Methoden: In einer Rehaklinik für Sucht und Psychosomatik werden Patienten mittels einer umfangreichen Eingangs- und Abschlussdiagnostik (u.a. klinisches Interview, BDI, SCL90, EDE-Q; FFB, AUDIT) u.a. bezüglich des Vorliegens der Sucht-, der Essstörungsdiagnosen als auch der allgemeinen Psychopathologie untersucht und einer integrierten Sucht-Essstörungsbehandlung oder einer singulären Essstörungsbehandlung zugeführt. Es wurden die Daten konsekutiv aufgenommener Patienten mit AN mit komorbider Suchterkrankung (N= 40) sowie AN ohne komorbide Suchterkrankung (N = 68) ausgewertet, um Hinweise für eine genauere Charakterisierung der Stichprobe hinsichtlich Alter, Erkrankungsdauer, weitere psychische Diagnosen, Essstörungssubgruppe, BMI, Körperbildprobleme, Impulsivität sowie differentieller Behandlungseffekte zu erhalten.
Ergebnisse: Erste Ergebnisse bestätigen, dass die Gruppe AN mit Sucht im Vergleich zu AN ohne Sucht im Durchschnitt älter ist (37,8 J. vs. 25,3 J.), länger erkrankt ist (17,5 J. vs. 7J.) und eine längere Behandlungsdauer benötigt (91,8 Tage vs.74,7 Tage). Die Gruppen unterscheiden sich nicht bzgl. BMI bei Aufnahme/ Entlassung, die beste Zunahme erzielen restriktive Anorexien mit Suchterkrankung (561g/Woche). Es werden weitere Ergebnisse zu differentiellen Behandlungseffekten bzgl. allgemeiner Psychopathologie (SCL), Depressivität (BDI), Körperakzeptanz, Impulsivität und essstörungsspezifischer Symptome vorgestellt.

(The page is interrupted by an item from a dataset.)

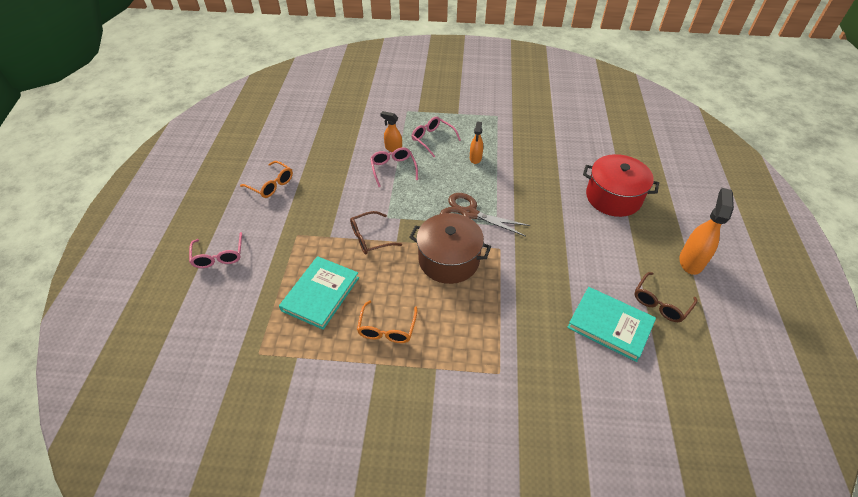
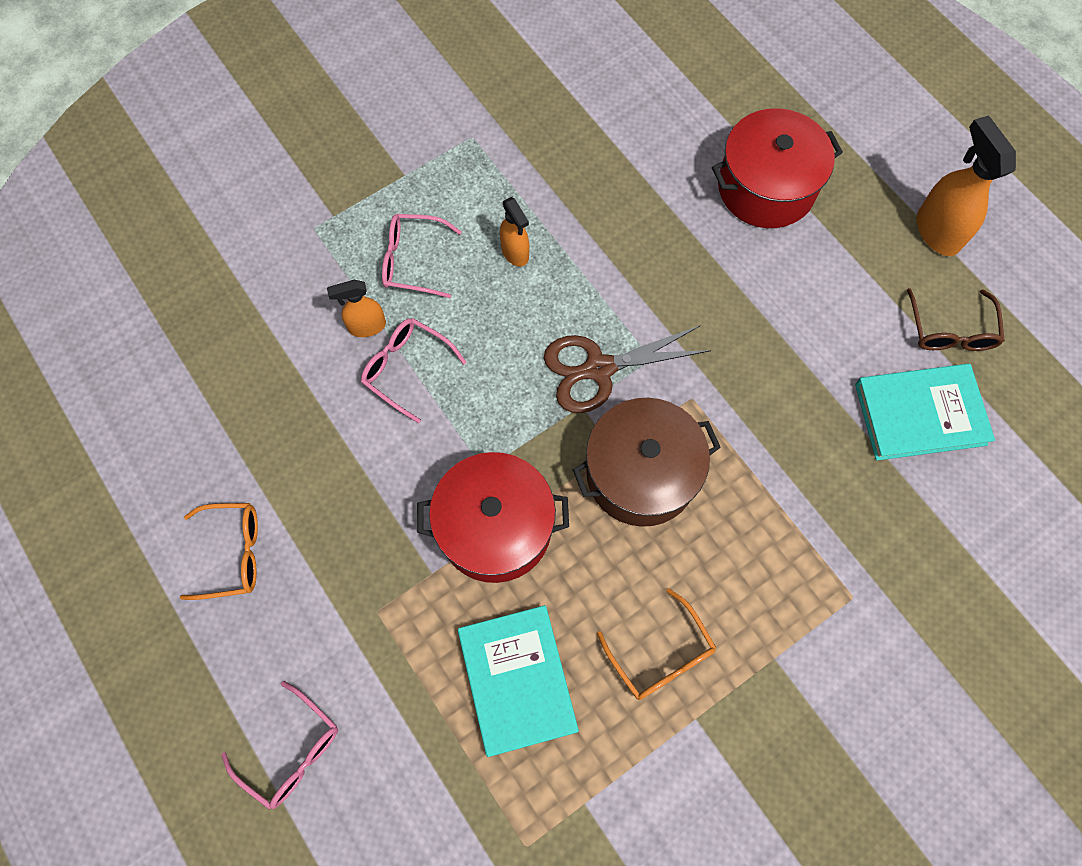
camera: 40 degrees left, 20 degrees up
brown glasses [350,211,402,254] -> red pot [417,452,569,583]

Schlussfolgerung: Beide Gruppen profitieren gut von einem KVT orientierten Essstörungsangebot bezüglich Gewichtszunahme, Verbesserung weiterer essstörungsspezifischer Symptome sowie allgemeiner Psychopathologie. Sie profitieren nicht signifikant bzgl. der Abnahme der Impulsivität.